Allied Nevada Gold (OTC:ANVGQ) is an outsider even among the beaten gold miners. The company has lost as much as 87% of its capitalization this year. Allied Nevada outpaced such companies as Harmony Gold Mining (NYSE:HMY), which is down 65%, and Gold Resource (NYSEMKT:GORO), which is down 63%, in the race to the bottom.
You'll agree it's an achievement the company cannot be proud of. Sure, some investors fear that the company is heading right into bankruptcy. However, not everything is lost for Allied Nevada.
Running out of money
Allied Nevada has a single operating mine, Hycroft. This mine is going through the expansion project, and the company's future depends on whether it will be finished or not. The company has already spent $392 million on capital expenditures year-to-date.

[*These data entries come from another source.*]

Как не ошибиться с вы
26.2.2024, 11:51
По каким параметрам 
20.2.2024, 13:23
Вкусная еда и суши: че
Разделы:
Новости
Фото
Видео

Allied Nevada had $154 million of cash on its balance sheet at the end of the third quarter. With more capital expenditures and a debt payment before the end of 2013, the company expects to enter 2014 with $50 million of cash.
What's more, Allied Nevada expects that it will have no more than $35 million to spend on capital expenditures in 2014, as it will also have to pay a $61 million lease payment. This sum is not enough to make meaningful progress at Hycroft.
Harmony's and Gold Resources problems look small when compared to those that Allied Nevada has to deal with. Harmony suffers from the difficult mining environment in South Africa. Strong unions negotiate aggressively on wages and push the costs up. Despite this fact, Harmony managed to reduce its all-in sustaining costs to $1,264 per ounce in the third quarter. That's meaningful progress, but, to Harmony's pity, the gold price is just a tick higher than its costs.
Gold Resource is being hit by the new Mexican tax on miners. The company has no flexibility regarding this issue, as all its operations are in Mexico. Gold Resource stated that it will reduce the capital that it puts to work in Mexico and focus more attention on projects that are located outside of the country. However, it will take several years to execute this plan. Until then, Gold Resource will remain under pressure if Mexican authorities do not change their mind and cancel the new tax.
Dealing with debt
With $549 million of long-term debt on its balance sheet, Allied Nevada is not financially secure. The company has to repay the debt, and at the same time to devote money to Hycroft's expansion. The mine has finally delivered a $6.5 million positive cash flow in the third quarter. That's better than in the second quarter, but clearly not enough to make a big difference.
Allied Nevada will have to pay $53 million under its lease and term loan obligations in 2015. There's no way the company could do it given current gold prices and current Hycroft's operational performance. It means that Allied Nevada will have to raise it somewhere.
There are three main ways to do this. The first one is to finance Hycroft's expansion with the help of streaming and royalty companies like Franco-Nevada or Royal Gold. The second one is issuing debt, and the third one is issuing equity.
Allied Nevada has already issued equity this year. The company sold 14 million shares of stock at a price of $10.75 per share. Those shareholders are not happy now, as the stock trades below $4. I think it is unrealistic to expect that Allied Nevada could issue more stock at current prices.
Issuing more debt is also difficult. The company is not able to draw from existing revolver credit from October, 1, due to restrictions imposed by the creditors. Allied Nevada hopes to eliminate financial ratio covenants to be able to draw from this revolver credit, but it is unclear that it will be able to do so.
Time is running out for Allied Nevada. The company has approximately one year to find additional financing. There's one thing I should note. Hycroft mine is a valuable asset, which is expected to produce up to 200,000 ounces of gold this year. Allied Nevada could easily become a takeover target for those who search for mining assets at depressed prices.